まず、シマの分配は従来通り、最も管理しやすいであろう距離にいるセット。これはそのままだ。選べるわけではないので完全に運となる。
万が一、二つ以上のセットが争うようなそぶりを見せた場合は問答無用でB.K.Bのものとなる。
次に、その戦いで勝利した際に奪った物品、武器弾薬、麻薬、車などだが、これはB.K.Bとワッツ・ネイバーフッド・クリップでの折半となる。

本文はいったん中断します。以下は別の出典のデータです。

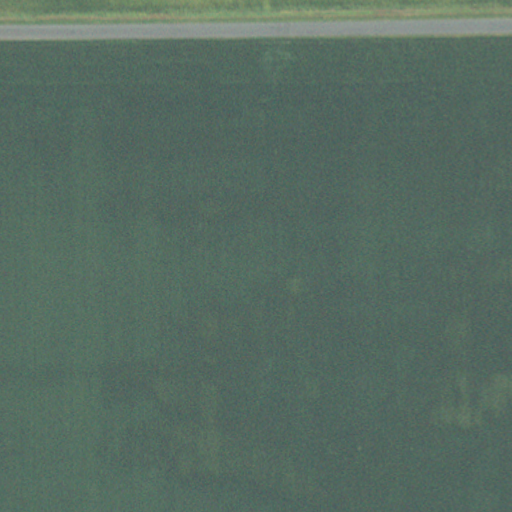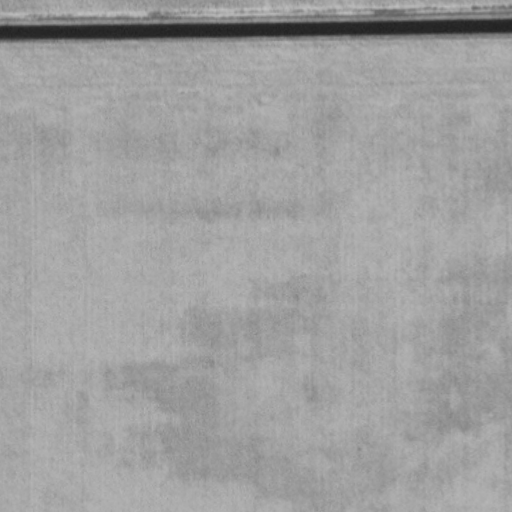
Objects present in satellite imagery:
road: (256, 28)
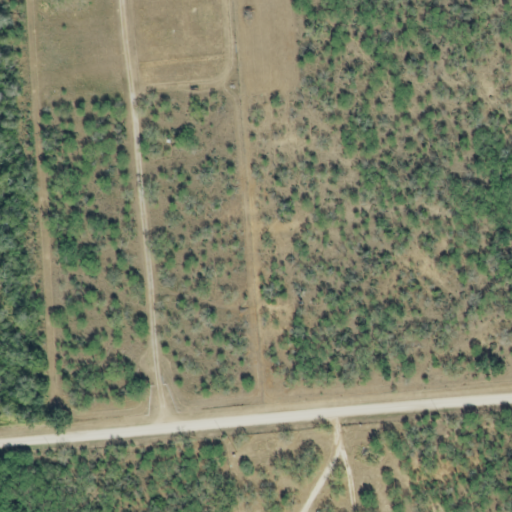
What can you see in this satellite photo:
road: (139, 215)
road: (256, 421)
road: (352, 496)
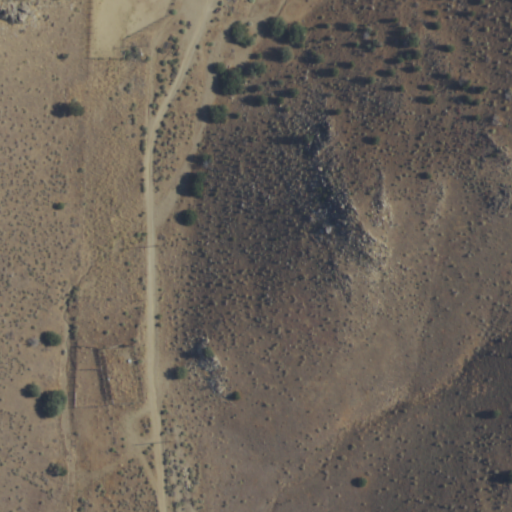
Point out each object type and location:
road: (160, 250)
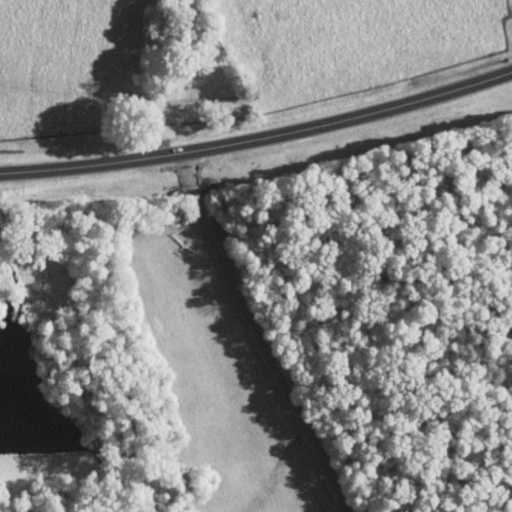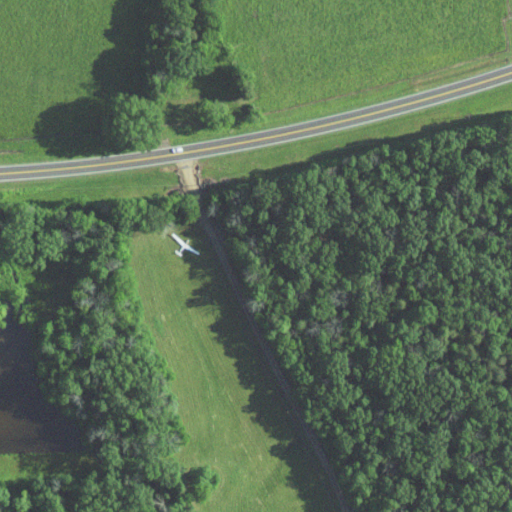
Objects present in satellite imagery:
road: (258, 130)
road: (247, 331)
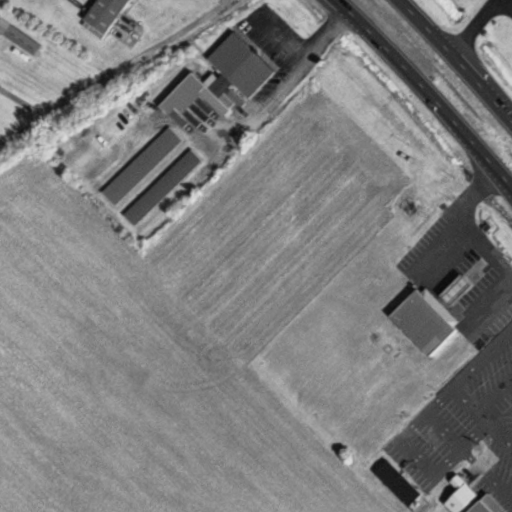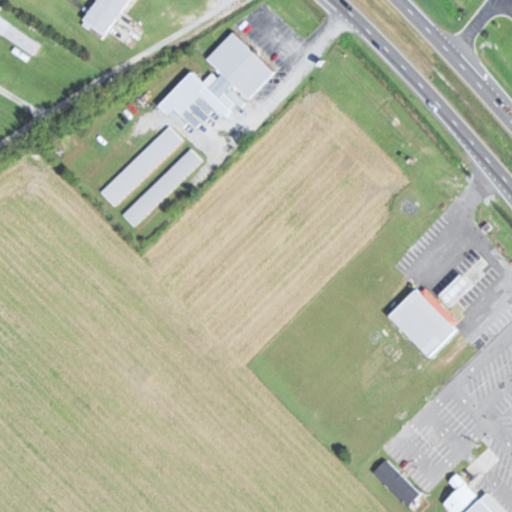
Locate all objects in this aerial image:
building: (107, 13)
building: (108, 14)
road: (480, 17)
road: (458, 56)
building: (238, 67)
building: (239, 68)
road: (111, 71)
road: (427, 92)
building: (142, 164)
building: (142, 165)
building: (163, 186)
building: (163, 186)
building: (458, 288)
building: (459, 288)
building: (426, 320)
building: (427, 320)
building: (432, 441)
building: (433, 441)
building: (386, 464)
building: (473, 499)
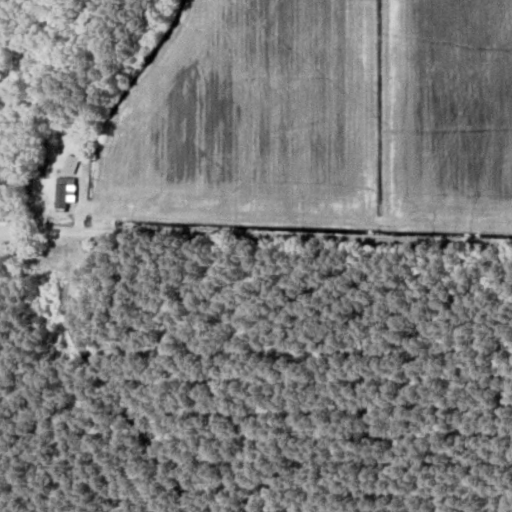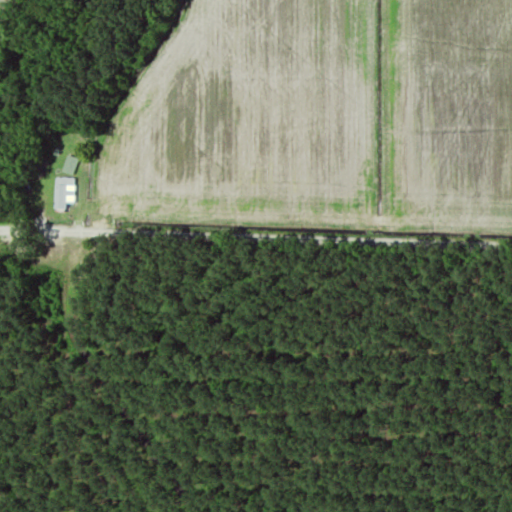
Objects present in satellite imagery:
road: (3, 14)
building: (70, 167)
building: (64, 196)
road: (256, 234)
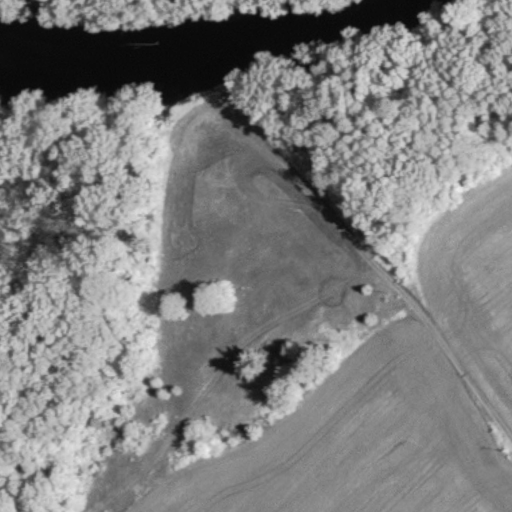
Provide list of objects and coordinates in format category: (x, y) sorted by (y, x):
river: (193, 46)
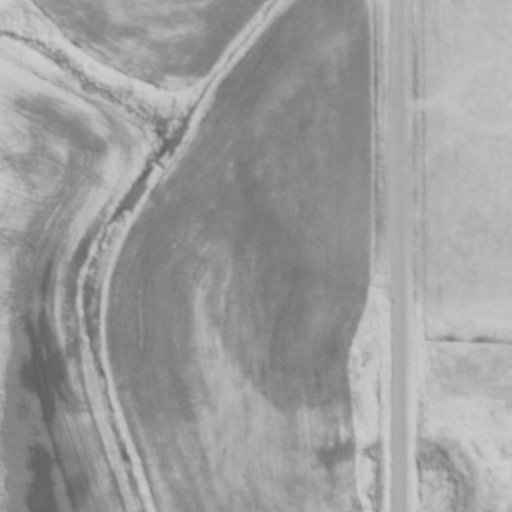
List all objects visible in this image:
road: (405, 255)
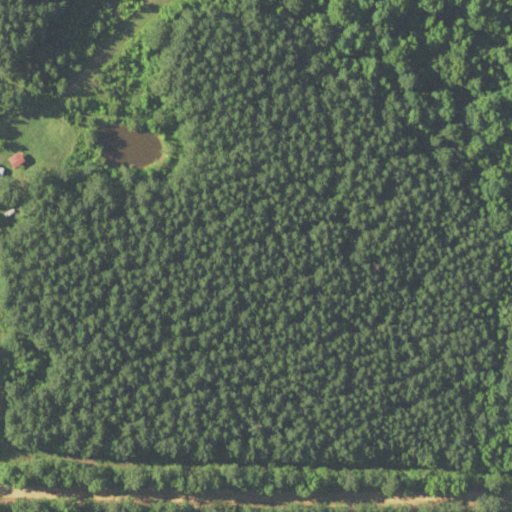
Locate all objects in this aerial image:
building: (9, 161)
road: (256, 492)
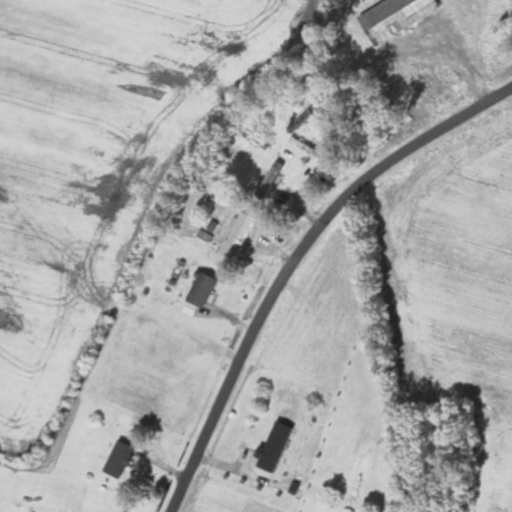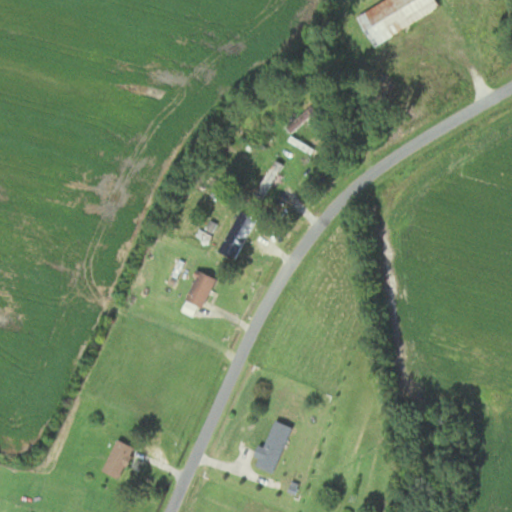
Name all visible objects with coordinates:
building: (399, 13)
building: (301, 118)
building: (270, 178)
building: (237, 234)
road: (294, 258)
building: (200, 288)
building: (272, 446)
building: (118, 458)
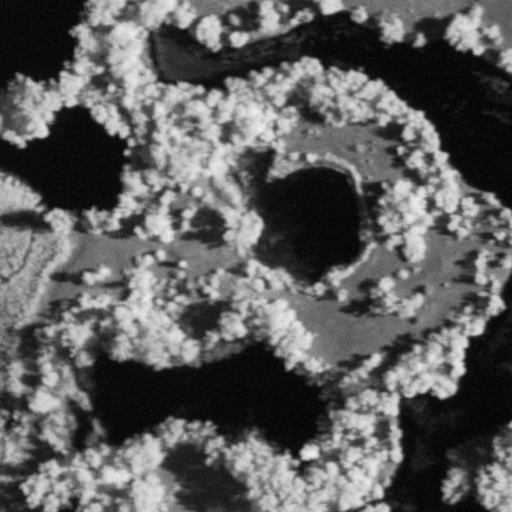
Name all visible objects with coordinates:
building: (110, 132)
road: (86, 269)
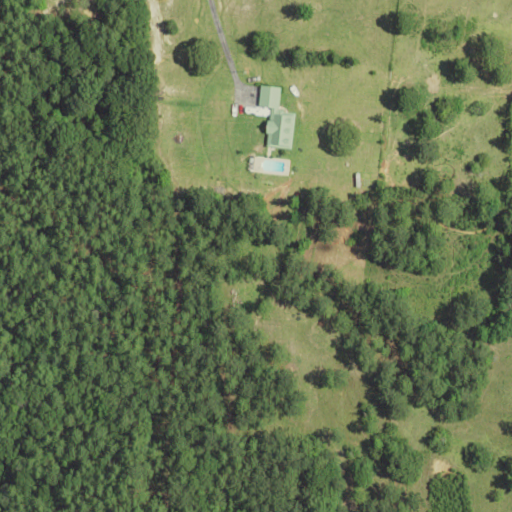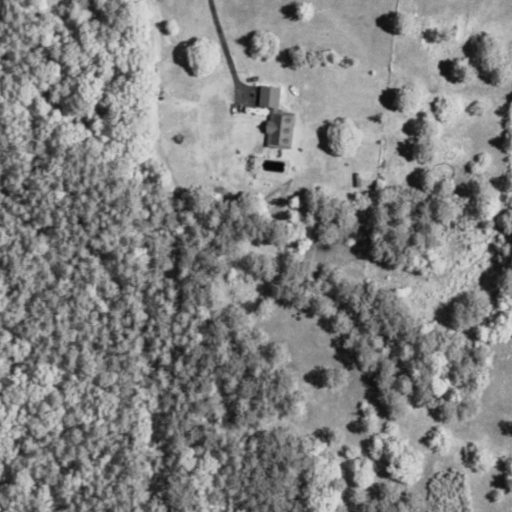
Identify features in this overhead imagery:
road: (218, 44)
building: (277, 118)
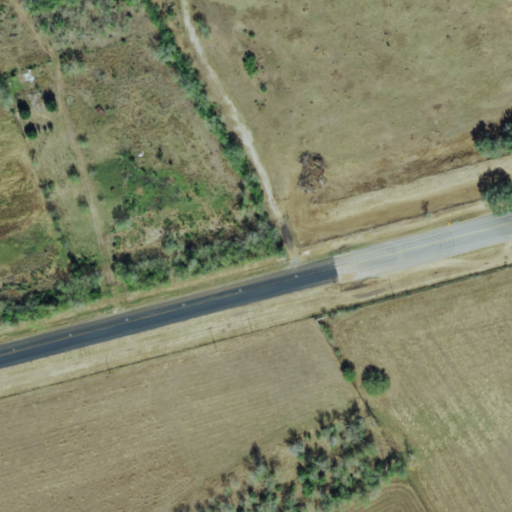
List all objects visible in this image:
road: (245, 138)
road: (256, 292)
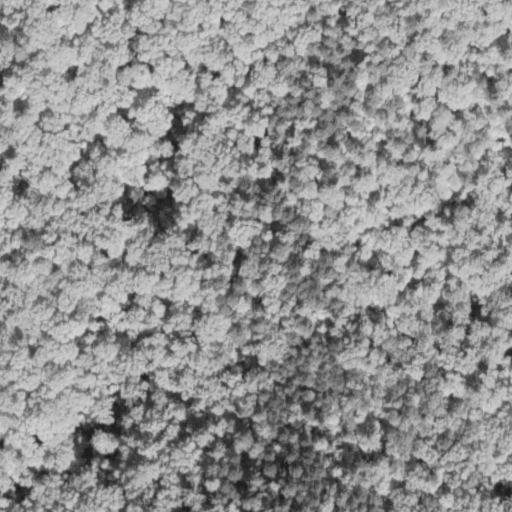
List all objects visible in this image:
road: (186, 40)
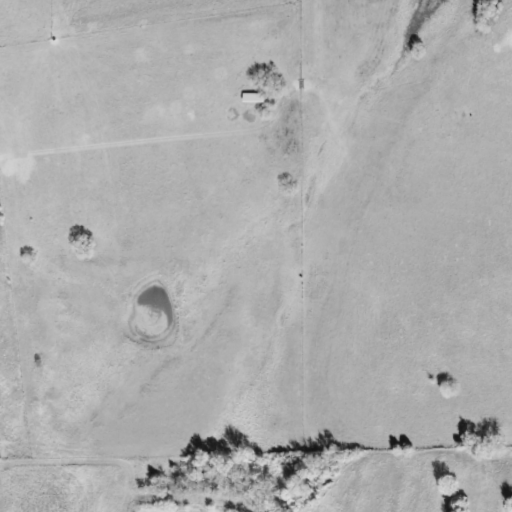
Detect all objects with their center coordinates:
building: (252, 98)
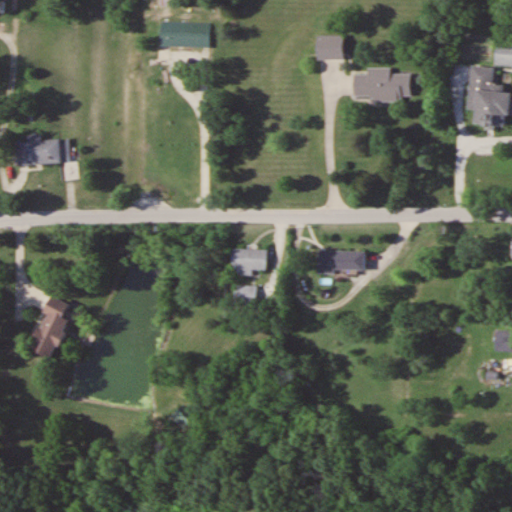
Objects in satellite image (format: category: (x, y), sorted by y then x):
building: (184, 35)
building: (330, 48)
building: (503, 55)
building: (383, 85)
building: (488, 98)
building: (43, 151)
road: (255, 218)
building: (511, 250)
building: (249, 260)
building: (341, 262)
building: (246, 294)
building: (51, 327)
building: (504, 341)
building: (184, 416)
park: (280, 503)
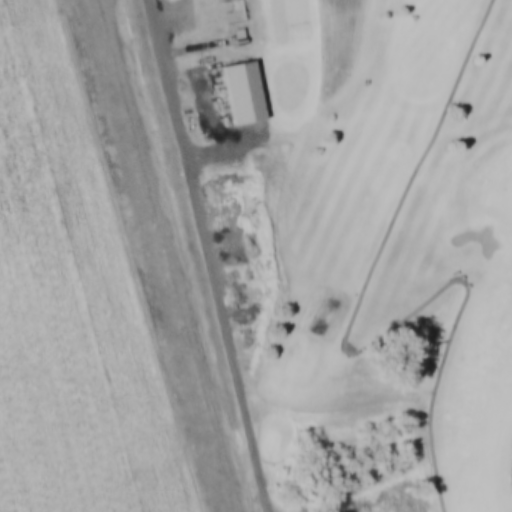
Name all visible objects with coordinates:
building: (243, 90)
park: (362, 236)
road: (171, 255)
road: (208, 256)
road: (132, 257)
road: (347, 349)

だが、現金だけはその他のクリップス全てに配る。シマも何も手に入らなかった連中が騒ぎ立てるのを少しでも和らげるためだ。
既に同盟関係にあるブラッズの方にも配慮しなければならないので、そっちはB.K.Bが頂戴した物品を少しずつ与えることとなりそうだ。正直、B.K.Bにはほとんど何も残らないが、クリップスよりは信頼のおけるブラッズサイドの味方が強固になると考えて納得するしかない。
負けた時の事は何も決めなかった。連戦連勝など絶対にありえないことだが、サーガは負けをイメージさせないようにしたのだろう。
おそらく、集まった連中は一度や二度、負けたぐらいでも平気で抜けていく。そんな奴らに対して負けた際の手厚い保護をしてやるつもりはなく、勝ったときに飴だけ与えておけばよい。
負けた状態であれば、こちらに恨みを持って歯向かって来たとしても簡単に対処できる。そしてそのセットの持ち物を根こそぎ奪って、まだ残ってくれている連中に配るだけだ。上手くできている。
「リーチ」
「クレイか。ま、色々あったがお前らには感謝してるぜ」
「ドールはどうするつもりだ」
「……どうだろうな」
帰り際、俺は代理のリーチにそう問いかけたが、奴はハッキリと返事をすることなく、縛られたままのドールを車に乗せて帰って行った。